■ **TAREFA A**: No texto sobre o sigilo da fonte jornalística, por que o secretário de Justiça Eric Holder reescreveu as regras do departamento? Responda em uma a três frases.

■ **TEXTO DO DOCUMENTO**:

# # # #

Após sete anos de batalha legal, James Risen, do "New York Times", foi desobrigado nesta semana de depor como testemunha no julgamento de Jeffrey Sterling, ex-oficial da CIA acusado de fornecer detalhes sobre uma operação militar fracassada no Irã.

O governo americano acusa Sterling de ser o autor do vazamento das informações publicadas no livro "Estado de Guerra", que Risen lançou em 2006 (no Brasil, em 2007). O Departamento de Estado tentava obrigar o jornalista a confirmar isso. Caso se recusasse a responder, o que já havia dito que faria, ele poderia ser acusado de desobediência à corte e ser preso.

Nesta semana, o secretário de Justiça, Eric Holder, anunciou o recuo sobre a intimação ao repórter e declarou ter reescrito as regras do departamento, para evitar que jornalistas possam ser presos por protegerem suas fontes.

No Brasil, o STF suspendeu a liminar que determinava a quebra do sigilo telefônico de Allan de Abreu, repórter do jornal "Diário da Região", de São José do Rio Preto, que também se recusou a revelar a fonte de reportagens sobre uma operação da Polícia Federal. A ver como ficará o mérito.

# # # #

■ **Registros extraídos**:
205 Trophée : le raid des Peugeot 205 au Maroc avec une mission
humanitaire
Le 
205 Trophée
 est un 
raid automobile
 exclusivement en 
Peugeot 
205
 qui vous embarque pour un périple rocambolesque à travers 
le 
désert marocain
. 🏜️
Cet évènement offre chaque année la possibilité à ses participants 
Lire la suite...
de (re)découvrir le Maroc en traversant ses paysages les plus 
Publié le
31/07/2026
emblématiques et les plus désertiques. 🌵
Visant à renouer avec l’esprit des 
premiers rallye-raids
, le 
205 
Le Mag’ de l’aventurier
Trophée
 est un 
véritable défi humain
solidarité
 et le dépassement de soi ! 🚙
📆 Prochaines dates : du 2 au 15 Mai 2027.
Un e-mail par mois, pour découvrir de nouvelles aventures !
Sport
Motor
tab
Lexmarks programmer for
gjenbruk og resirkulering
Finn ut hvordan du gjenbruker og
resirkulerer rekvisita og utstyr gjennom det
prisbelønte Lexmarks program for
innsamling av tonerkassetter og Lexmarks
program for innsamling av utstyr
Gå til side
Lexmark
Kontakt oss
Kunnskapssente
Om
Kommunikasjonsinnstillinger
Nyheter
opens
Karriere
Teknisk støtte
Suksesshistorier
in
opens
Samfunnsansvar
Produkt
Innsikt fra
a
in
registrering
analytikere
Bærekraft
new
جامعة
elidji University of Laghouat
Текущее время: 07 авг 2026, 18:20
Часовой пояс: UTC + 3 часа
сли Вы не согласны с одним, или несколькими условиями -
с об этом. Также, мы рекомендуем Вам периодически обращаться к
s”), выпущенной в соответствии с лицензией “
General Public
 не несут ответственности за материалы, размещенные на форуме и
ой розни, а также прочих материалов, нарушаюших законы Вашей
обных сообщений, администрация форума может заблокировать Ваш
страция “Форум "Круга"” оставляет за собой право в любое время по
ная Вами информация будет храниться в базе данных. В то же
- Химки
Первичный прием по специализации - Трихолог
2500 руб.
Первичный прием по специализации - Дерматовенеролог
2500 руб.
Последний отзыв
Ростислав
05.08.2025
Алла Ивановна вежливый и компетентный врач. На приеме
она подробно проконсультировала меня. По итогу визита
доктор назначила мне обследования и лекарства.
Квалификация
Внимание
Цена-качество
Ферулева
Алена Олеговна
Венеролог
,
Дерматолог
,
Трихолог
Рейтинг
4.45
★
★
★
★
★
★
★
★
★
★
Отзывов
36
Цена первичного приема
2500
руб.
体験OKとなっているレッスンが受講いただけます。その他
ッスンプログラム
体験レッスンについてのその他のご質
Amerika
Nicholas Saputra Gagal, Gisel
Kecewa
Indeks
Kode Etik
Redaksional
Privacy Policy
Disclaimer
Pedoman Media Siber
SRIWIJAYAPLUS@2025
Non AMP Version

# # # #

■ **TAREFA B**: Copie sem nenhuma alteração as linhas da listagem, começando pela primeira linha dela e parando depois da linha que contém "Lexmarks programmer for", incluindo essa linha.

■ **RESPOSTA A**: Eric Holder reescreveu as regras do departamento para evitar que jornalistas possam ser presos por protegerem suas fontes.

■ **RESPOSTA B**:
205 Trophée : le raid des Peugeot 205 au Maroc avec une mission
humanitaire
Le 
205 Trophée
 est un 
raid automobile
 exclusivement en 
Peugeot 
205
 qui vous embarque pour un périple rocambolesque à travers 
le 
désert marocain
. 🏜️
Cet évènement offre chaque année la possibilité à ses participants 
Lire la suite...
de (re)découvrir le Maroc en traversant ses paysages les plus 
Publié le
31/07/2026
emblématiques et les plus désertiques. 🌵
Visant à renouer avec l’esprit des 
premiers rallye-raids
, le 
205 
Le Mag’ de l’aventurier
Trophée
 est un 
véritable défi humain
solidarité
 et le dépassement de soi ! 🚙
📆 Prochaines dates : du 2 au 15 Mai 2027.
Un e-mail par mois, pour découvrir de nouvelles aventures !
Sport
Motor
tab
Lexmarks programmer for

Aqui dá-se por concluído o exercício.